Reproduce word for word the lines between the one containing "right eye: (418, 548)" and the end of the entries below, both inclusive; leave out pictures.
====== MATERIAL FOR THE TASK
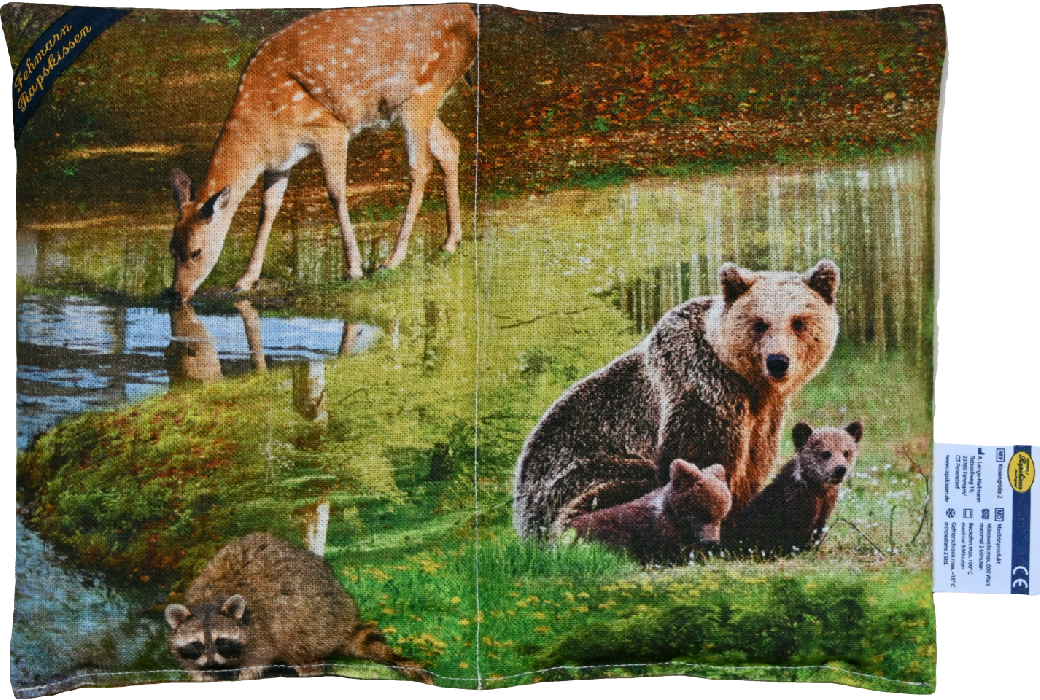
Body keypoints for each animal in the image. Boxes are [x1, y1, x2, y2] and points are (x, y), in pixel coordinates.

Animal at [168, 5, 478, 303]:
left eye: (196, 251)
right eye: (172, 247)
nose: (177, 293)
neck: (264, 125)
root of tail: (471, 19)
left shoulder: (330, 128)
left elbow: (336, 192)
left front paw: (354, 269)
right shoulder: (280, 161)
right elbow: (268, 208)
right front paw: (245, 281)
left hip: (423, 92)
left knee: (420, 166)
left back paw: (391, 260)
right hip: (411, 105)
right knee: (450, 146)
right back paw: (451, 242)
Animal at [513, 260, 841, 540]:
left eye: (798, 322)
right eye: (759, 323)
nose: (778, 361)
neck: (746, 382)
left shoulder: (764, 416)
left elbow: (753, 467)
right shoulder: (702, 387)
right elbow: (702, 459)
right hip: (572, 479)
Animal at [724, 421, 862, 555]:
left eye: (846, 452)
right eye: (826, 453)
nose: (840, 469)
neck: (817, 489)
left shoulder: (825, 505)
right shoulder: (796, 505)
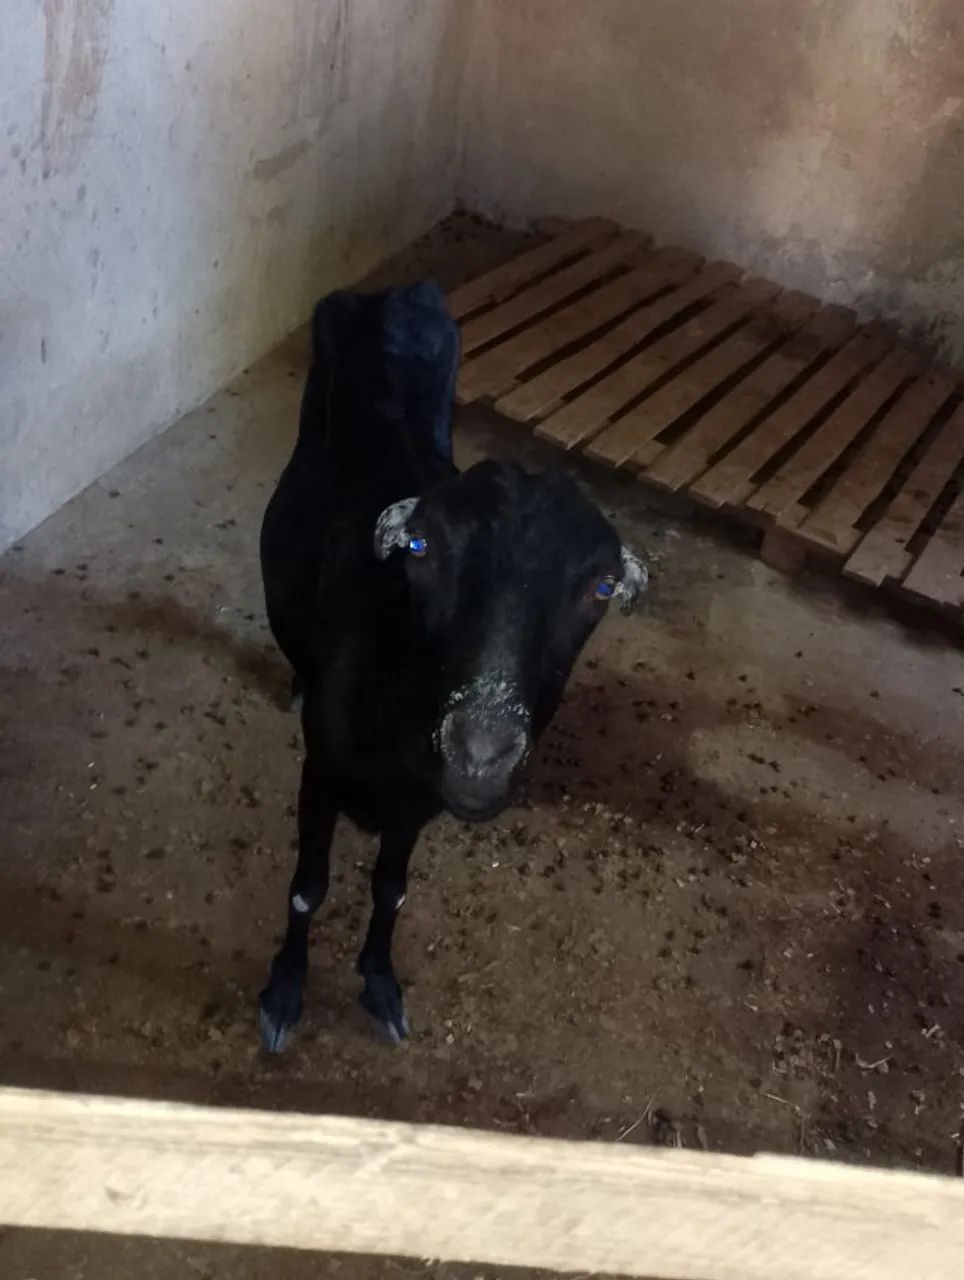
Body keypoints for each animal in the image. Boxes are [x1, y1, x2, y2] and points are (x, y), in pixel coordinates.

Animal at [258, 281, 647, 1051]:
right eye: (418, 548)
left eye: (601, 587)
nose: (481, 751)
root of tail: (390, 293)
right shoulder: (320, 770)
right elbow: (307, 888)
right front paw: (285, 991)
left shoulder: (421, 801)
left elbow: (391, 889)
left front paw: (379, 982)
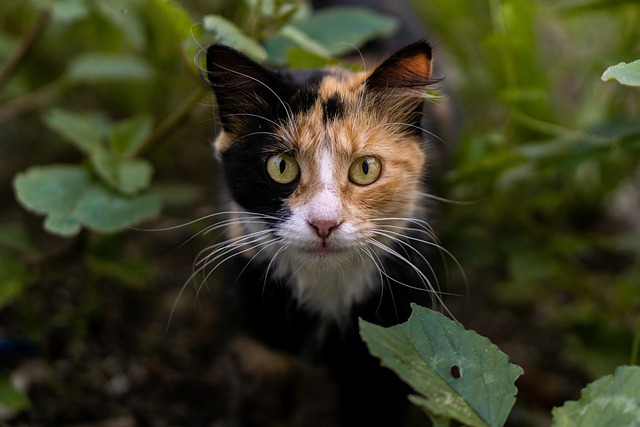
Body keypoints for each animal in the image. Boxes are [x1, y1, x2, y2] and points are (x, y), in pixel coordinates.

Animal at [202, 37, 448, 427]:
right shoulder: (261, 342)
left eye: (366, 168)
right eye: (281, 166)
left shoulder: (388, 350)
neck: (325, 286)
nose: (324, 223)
============
RESULT:
right eye: (418, 548)
left eye: (601, 587)
nose: (481, 751)
root of tail: (390, 293)
right shoulder: (320, 770)
right elbow: (307, 888)
right front paw: (285, 991)
left shoulder: (421, 801)
left elbow: (391, 889)
left front paw: (379, 982)
Body keypoints for each animal in the image. Boxes are [x1, y1, x2, y2] and points are (x, y), in pixel coordinates.

Animal at [202, 37, 448, 427]:
right shoulder: (261, 342)
left eye: (366, 168)
right eye: (281, 166)
left shoulder: (388, 350)
neck: (325, 286)
nose: (324, 223)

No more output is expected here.